Authored by Robert Ninyesiga | On: Tue, 12/05/2023 - 17:04
Community Philanthropy breathing life into Batwa Community

In the 1990s, the Batwa,  a community that had long inhabited the equatorial forests were compelled by government to vacate their ancestral homes.  This directive aimed to protect biodiversity and promote tourism, leading to the establishment of Mgahinga National Park, Bwindi Impenetrable National Park, and Echuya Forest Reserve. The Batwa’s historical presence was concentrated in South-Western Uganda in the districts of Bundibugyo, Kabale, Kisoro and Rukungiri. 

The Batwa’s traditional way of life centered around communalism, hunting, use of herbal medicine derived from the natural tree species. However, they were abruptly thrust into a new reality, one dominated by monetary transactions and the challenges of fitting into a capitalistic world. Adapting to this paradigm shift proved to be a formidable struggle for the Batwa.

In an effort to empower the Batwa and help them navigate these challenges, the community in Ikamiro parish, Muko Sub county – Rubanda district took a bold move to mobilise local resources to enhance their potential. Under the auspices of Kigezi Orphans & Vulnerable Children Living with HIV/AIDS (KADOLHA), the community has made a generous effort to support young women with skills in tailoring. The campaign that started in June 2023 has been embraced by community leaders, business community of Karengyere and Rubanda District at large. While the goal is to secure 20 sewing machines, the initiative has already mobilized four, thanks to the generosity of the community. Noteworthy is the contribution of Evalyne Ainembabazi, a skilled woman in tailoring, who has volunteered her time to train Batwa women.

She shared, The Batwa are my neighbors, they always visited me and admired how I was applying the sewing machine. I felt compelled to share my knowledge with them” says Evalyne Ainembabazi.

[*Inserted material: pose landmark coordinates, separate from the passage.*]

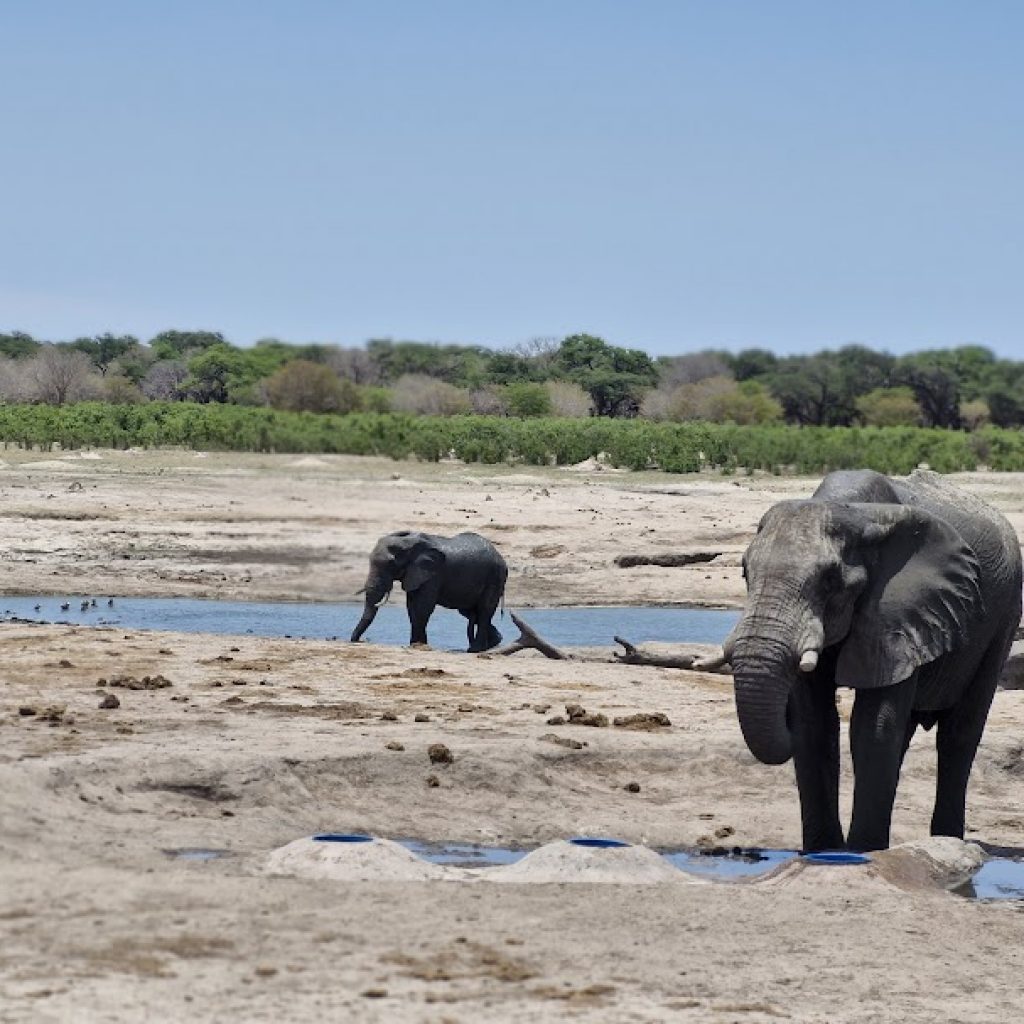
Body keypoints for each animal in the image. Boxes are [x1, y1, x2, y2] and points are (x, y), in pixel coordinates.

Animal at [349, 530, 508, 652]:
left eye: (391, 564)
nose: (361, 641)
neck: (408, 544)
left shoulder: (433, 574)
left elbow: (423, 607)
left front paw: (418, 645)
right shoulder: (415, 574)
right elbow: (411, 607)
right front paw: (416, 645)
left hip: (495, 578)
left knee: (484, 610)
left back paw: (476, 649)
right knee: (469, 612)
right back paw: (492, 643)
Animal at [723, 468, 1022, 853]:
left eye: (830, 581)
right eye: (745, 572)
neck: (848, 510)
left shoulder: (897, 611)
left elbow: (872, 726)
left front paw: (861, 851)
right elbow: (815, 724)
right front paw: (824, 851)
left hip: (1004, 615)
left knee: (959, 734)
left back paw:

Another generous elder opted to share his bee keeping skill. “Ever since government evicted these Batwa, they got stranded, and they are our neighbors. Batwa used to eat honey while in the forests, this is why I decided to train them in commercial bee keeping so they can raise some money by selling honey both locally and beyond” Mr. Haruna Mutabazi, a resident of Karengyere Trading Centre, Muko Sub county.

Mr. Samuel Ruyanje, the Chairperson LC II, Ikamiro Parish emphasized that the Batwa people co-existed with his grandparents therefore should be supported to live a dignified life. He noted “I made a decision to employ strictly the Batwa as part of my contribution towards job/wealth creation. I also usually meet with their leaders to have conversations on wealth creation

The question to all of us, state and non-state actors is - how can we expect a community with limited land access/ownership and capital to live a dignified life? This prompts reflection on our  commitment to  the Sustainable Development Goals principle of Leaving No One Behind.